━━━━━ Data segment
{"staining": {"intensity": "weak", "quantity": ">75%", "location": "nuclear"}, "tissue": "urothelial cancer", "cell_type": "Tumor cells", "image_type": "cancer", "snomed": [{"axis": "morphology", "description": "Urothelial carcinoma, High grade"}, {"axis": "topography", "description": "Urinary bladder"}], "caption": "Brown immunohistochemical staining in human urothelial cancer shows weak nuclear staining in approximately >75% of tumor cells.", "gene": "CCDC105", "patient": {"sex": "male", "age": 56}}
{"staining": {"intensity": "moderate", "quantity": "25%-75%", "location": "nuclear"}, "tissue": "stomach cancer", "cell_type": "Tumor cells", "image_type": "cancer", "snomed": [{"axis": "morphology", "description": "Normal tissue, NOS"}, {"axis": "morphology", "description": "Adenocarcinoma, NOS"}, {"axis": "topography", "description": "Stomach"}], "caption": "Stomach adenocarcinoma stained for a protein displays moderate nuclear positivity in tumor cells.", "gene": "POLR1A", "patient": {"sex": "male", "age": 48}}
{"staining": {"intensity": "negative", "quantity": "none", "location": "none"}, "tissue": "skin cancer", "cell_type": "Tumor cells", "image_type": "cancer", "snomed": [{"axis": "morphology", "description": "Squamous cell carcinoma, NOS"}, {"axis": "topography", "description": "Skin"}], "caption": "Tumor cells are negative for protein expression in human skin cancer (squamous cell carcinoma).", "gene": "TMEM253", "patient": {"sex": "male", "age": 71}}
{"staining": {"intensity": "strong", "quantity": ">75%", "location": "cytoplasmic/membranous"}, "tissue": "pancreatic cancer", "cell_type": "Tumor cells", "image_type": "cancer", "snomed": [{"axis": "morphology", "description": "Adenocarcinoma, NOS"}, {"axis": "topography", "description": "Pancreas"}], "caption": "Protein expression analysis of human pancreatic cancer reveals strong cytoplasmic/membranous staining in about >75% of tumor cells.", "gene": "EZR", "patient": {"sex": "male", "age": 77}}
━━━━━━━━━━
Your goal:
Reproduce the listing above in its entirety, unchanged.

Solution:
{"staining": {"intensity": "weak", "quantity": ">75%", "location": "nuclear"}, "tissue": "urothelial cancer", "cell_type": "Tumor cells", "image_type": "cancer", "snomed": [{"axis": "morphology", "description": "Urothelial carcinoma, High grade"}, {"axis": "topography", "description": "Urinary bladder"}], "caption": "Brown immunohistochemical staining in human urothelial cancer shows weak nuclear staining in approximately >75% of tumor cells.", "gene": "CCDC105", "patient": {"sex": "male", "age": 56}}
{"staining": {"intensity": "moderate", "quantity": "25%-75%", "location": "nuclear"}, "tissue": "stomach cancer", "cell_type": "Tumor cells", "image_type": "cancer", "snomed": [{"axis": "morphology", "description": "Normal tissue, NOS"}, {"axis": "morphology", "description": "Adenocarcinoma, NOS"}, {"axis": "topography", "description": "Stomach"}], "caption": "Stomach adenocarcinoma stained for a protein displays moderate nuclear positivity in tumor cells.", "gene": "POLR1A", "patient": {"sex": "male", "age": 48}}
{"staining": {"intensity": "negative", "quantity": "none", "location": "none"}, "tissue": "skin cancer", "cell_type": "Tumor cells", "image_type": "cancer", "snomed": [{"axis": "morphology", "description": "Squamous cell carcinoma, NOS"}, {"axis": "topography", "description": "Skin"}], "caption": "Tumor cells are negative for protein expression in human skin cancer (squamous cell carcinoma).", "gene": "TMEM253", "patient": {"sex": "male", "age": 71}}
{"staining": {"intensity": "strong", "quantity": ">75%", "location": "cytoplasmic/membranous"}, "tissue": "pancreatic cancer", "cell_type": "Tumor cells", "image_type": "cancer", "snomed": [{"axis": "morphology", "description": "Adenocarcinoma, NOS"}, {"axis": "topography", "description": "Pancreas"}], "caption": "Protein expression analysis of human pancreatic cancer reveals strong cytoplasmic/membranous staining in about >75% of tumor cells.", "gene": "EZR", "patient": {"sex": "male", "age": 77}}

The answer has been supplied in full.